= Exercice =
Répondez brièvement à partir du texte fourni.
(a) En quelle année Claire Randall se retrouve-t-elle après avoir touché la rune?
(b) Jusqu'à quel territoire le roadtrip de l'été a-t-il mené?
(c) Quel anniversaire du Canada tombait pendant ce voyage?

= Texte fourni =
┌────────

Je me suis refusé longtemps à écouter la série américano-british basée sur les très populaires romans Le chardon et le tartan de l’auteure Diana Gabaldon, que non, je n’ai malheureusement pas lus. Je trouvais que la série ressemblait à une adaptation de romans arlequins, façon Fifty shades. L’étalon des Highlands dans sa jupette carreautée, l’épée bien dressée, qui tombe amoureux de la fille… Sûr qui a un peu de ça oui, mais l’histoire d’amour et l’histoire tout court s’y côtoient de manière agréable, en plus de proposer un point de vue féminin intéressant sur ce pays du nord.

Outlander, c’est l’histoire d’une infirmière de guerre anglaise, très anglaise, Claire Randall, qui, lors d’un voyage en Écosse avec son mari Frank, subit un voyage inopportun dans le temps après avoir touché une rune dans un cercle de cérémonie druidique. Elle se retrouve alors en 1743, en pleine révolte écossaise, rencontre l’ancêtre sadique de son mari Jack Randall, et aussi Jamie Fraser, un guerrier jacobin dont elle tombera d’abord lentement puis éperdument amoureuse. Connaissant à l’avance le dénouement tragique du destin des Écossais pendant la rébellion, Claire tente de donner raison à Jamie et à son armée, mais malgré ses tentatives, ils sont prêts à se battre pour leur pays.

Cet été, je suis partie en roadtrip avec mon chum jusqu’au Yukon. C’est quoi le rapport avec la série me direz-vous, j’y arrive. Je suis partie au Canada anglais, ce Canada qui m’a longtemps été étranger bien que si proche. Sûr, il y a beaucoup plus de francophones hors Québec que je pensais, mais vous comprenez ce que je veux dire… Petite, j’ai été élevée dans une famille dont les deux parents, grands-parents, la plupart des oncles et tantes ont voté deux fois oui. J’avais pour idoles Dédé Fortin, Pierre Falardeau, Gaston Miron. Pourquoi? Parce qu’ils soulevaient, je me disais. Ils étaient aussi, tous fermement indépendantistes, ils étaient ce que je croyais, aimais, pensais être Québécois.

Cet été, j’ai voyagé pendant le 150e anniversaire du Canada. J’ai d’abord été dérangée par les drapeaux « Canayens » partout, partout, partout, par les annonces des Proud to be Canadian chez les détaillants des Canadian Tire, par les roches peintes de feuilles d’érable géantes… puis, ça ne m’a plus dérangée parce que j’ai compris qu’être Canadien, ou fiers d’être Canadien, ça ne voulait pas dire, on haït le Québec. Ça peut paraître bien simpliste, mais j’avais l’impression que tous ces drapeaux représentaient quelque chose comme une attaque passive agressive. Non, ils ne nous veulent pas out. Mais nous, moi? Puis je me suis demandée, c’est quoi être Canadien? Est-ce que c’est être Américain, mais plus au nord, ou avoir une canne à pêche pis un suit de chasse comme le prônait Canadian Tire sur ses dépliants tout l’été? Et la question m’a prise au ventre, clairement, alors qu’on revenait de l’Ontario en char. C’est quoi être Québécois? C’est facile de se dire Québécois quand on emprunte la négativité (au sens de négatif comme en photographie). Je ne suis pas Canadienne. Mais je pourrais venir de la Colombie-Britannique et ne pas me sentir Canadienne, je pourrais venir de Terre-Neuve et ne pas me sentir Canadienne. « Je ne suis pas », ne devrait pas être la manière dont je m’identifie. « Je me souviens », peut-être, mais aujourd’hui, qui suis-je? Bref, j’étais là, dans le char entre Wawa et Ottawa, à me perdre dans des pensées identitaires pendant que la conversation en était rendue à la poutine de la Banquise.

└────────

= Données enregistrées =
┌────────

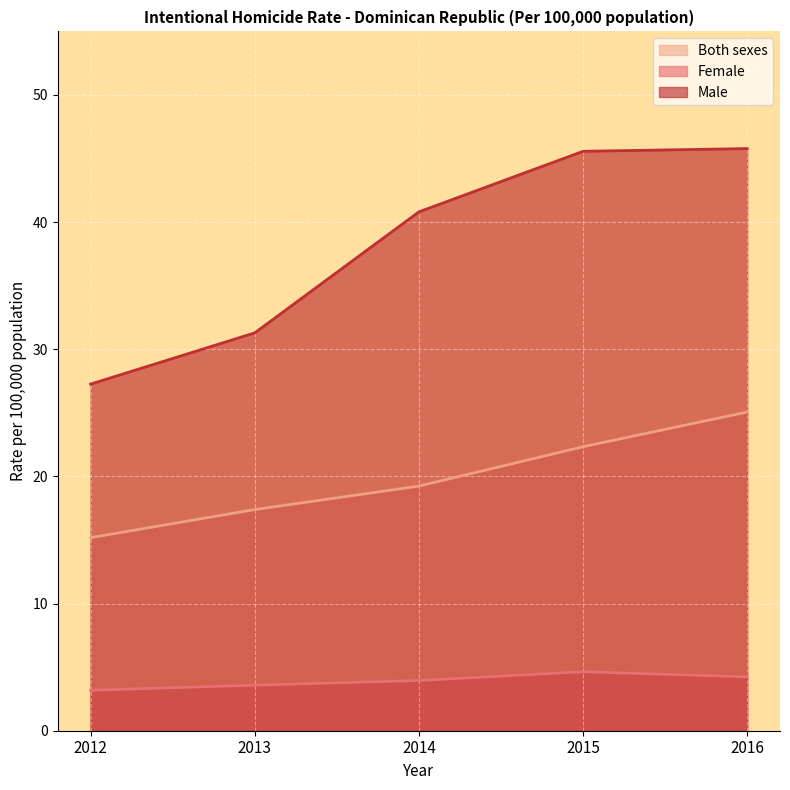

The value of Male at 2015 is 65.2. True or false?

False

└────────

= Réponse attendue =
(a) En 1743.
(b) Jusqu'au Yukon.
(c) Le 150e anniversaire du Canada.